**What to work on:** Format every line of text read from the items below as a single numbered list, skipping any blank lines. Leave the pictures out of your answer.

■ ■ ■ ■ ■

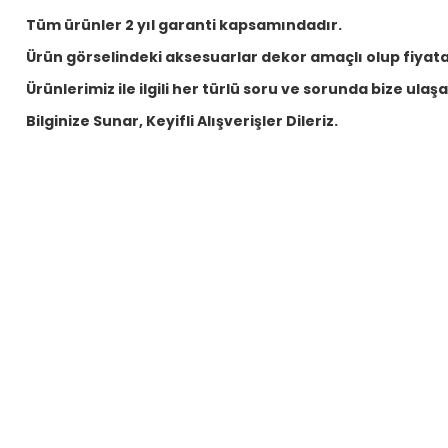
Tüm ürünler 2 yıl garanti kapsamındadır.
Ürün görselindeki aksesuarlar dekor amaçlı olup fiyata 
Ürünlerimiz ile ilgili her türlü soru ve sorunda bize ulaşabi
Bilginize Sunar, Keyifli Alışverişler Dileriz.
Sandalie
Sanda
Viva Rattan Kollu Bahçe Masa Takımı - Kahve
Ratta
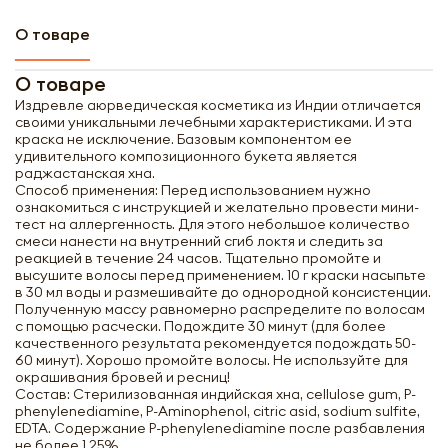
О товаре
О товаре
Издревле аюрведическая косметика из Индии отличается
своими уникальными лечебными характеристиками. И эта
краска не исключение. Базовым компонентом ее
удивительного композиционного букета является
раджастанская хна.
Способ применения: Перед использованием нужно
ознакомиться с инструкцией и желательно провести мини-
тест на аллергенность. Для этого небольшое количество
смеси нанести на внутренний сгиб локтя и следить за
реакцией в течение 24 часов. Тщательно промойте и
высушите волосы перед применением. 10 г краски насыпьте
в 30 мл воды и размешивайте до однородной консистенции.
Полученную массу равномерно распределите по волосам
с помощью расчески. Подождите 30 минут (для более
качественного результата рекомендуется подождать 50-
60 минут). Хорошо промойте волосы. Не используйте для
окрашивания бровей и ресниц!
Состав: Стерилизованная индийская хна, cellulose gum, P-
phenylenediamine, P-Aminophenol, citric asid, sodium sulfite,
EDTA. Содержание P-phenylenediamine после разбавления
не более 1,25%.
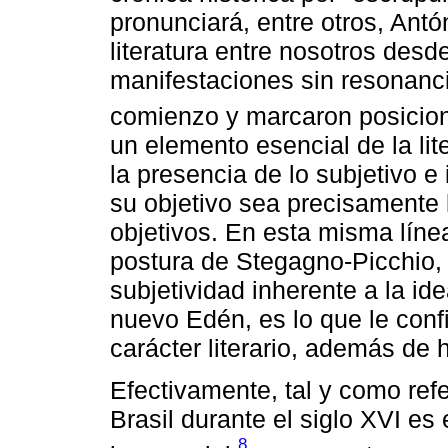
pronunciará, entre otros, Ant
literatura entre nosotros desde
manifestaciones sin resonanc
comienzo y marcaron posicion
un elemento esencial de la liter
la presencia de lo subjetivo e
su objetivo sea precisamente 
objetivos. En esta misma líne
postura de Stegagno-Picchio,
subjetividad inherente a la i
nuevo Edén, es lo que le conf
carácter literario, además de h
Efectivamente, tal y como refer
Brasil durante el siglo XVI es
8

■ ■ ■ ■ ■

**Your response:**
1. Tüm ürünler 2 yıl garanti kapsamındadır.
2. Ürün görselindeki aksesuarlar dekor amaçlı olup fiyata 
3. Ürünlerimiz ile ilgili her türlü soru ve sorunda bize ulaşabi
4. Bilginize Sunar, Keyifli Alışverişler Dileriz.
5. Sandalie
6. Sanda
7. Viva Rattan Kollu Bahçe Masa Takımı - Kahve
8. Ratta
9. О товаре
10. О товаре
11. Издревле аюрведическая косметика из Индии отличается
12. своими уникальными лечебными характеристиками. И эта
13. краска не исключение. Базовым компонентом ее
14. удивительного композиционного букета является
15. раджастанская хна.
16. Способ применения: Перед использованием нужно
17. ознакомиться с инструкцией и желательно провести мини-
18. тест на аллергенность. Для этого небольшое количество
19. смеси нанести на внутренний сгиб локтя и следить за
20. реакцией в течение 24 часов. Тщательно промойте и
21. высушите волосы перед применением. 10 г краски насыпьте
22. в 30 мл воды и размешивайте до однородной консистенции.
23. Полученную массу равномерно распределите по волосам
24. с помощью расчески. Подождите 30 минут (для более
25. качественного результата рекомендуется подождать 50-
26. 60 минут). Хорошо промойте волосы. Не используйте для
27. окрашивания бровей и ресниц!
28. Состав: Стерилизованная индийская хна, cellulose gum, P-
29. phenylenediamine, P-Aminophenol, citric asid, sodium sulfite,
30. EDTA. Содержание P-phenylenediamine после разбавления
31. не более 1,25%.
32. pronunciará, entre otros, Ant
33. literatura entre nosotros desde
34. manifestaciones sin resonanc
35. comienzo y marcaron posicion
36. un elemento esencial de la liter
37. la presencia de lo subjetivo e
38. su objetivo sea precisamente 
39. objetivos. En esta misma líne
40. postura de Stegagno-Picchio,
41. subjetividad inherente a la i
42. nuevo Edén, es lo que le conf
43. carácter literario, además de h
44. Efectivamente, tal y como refer
45. Brasil durante el siglo XVI es
46. 8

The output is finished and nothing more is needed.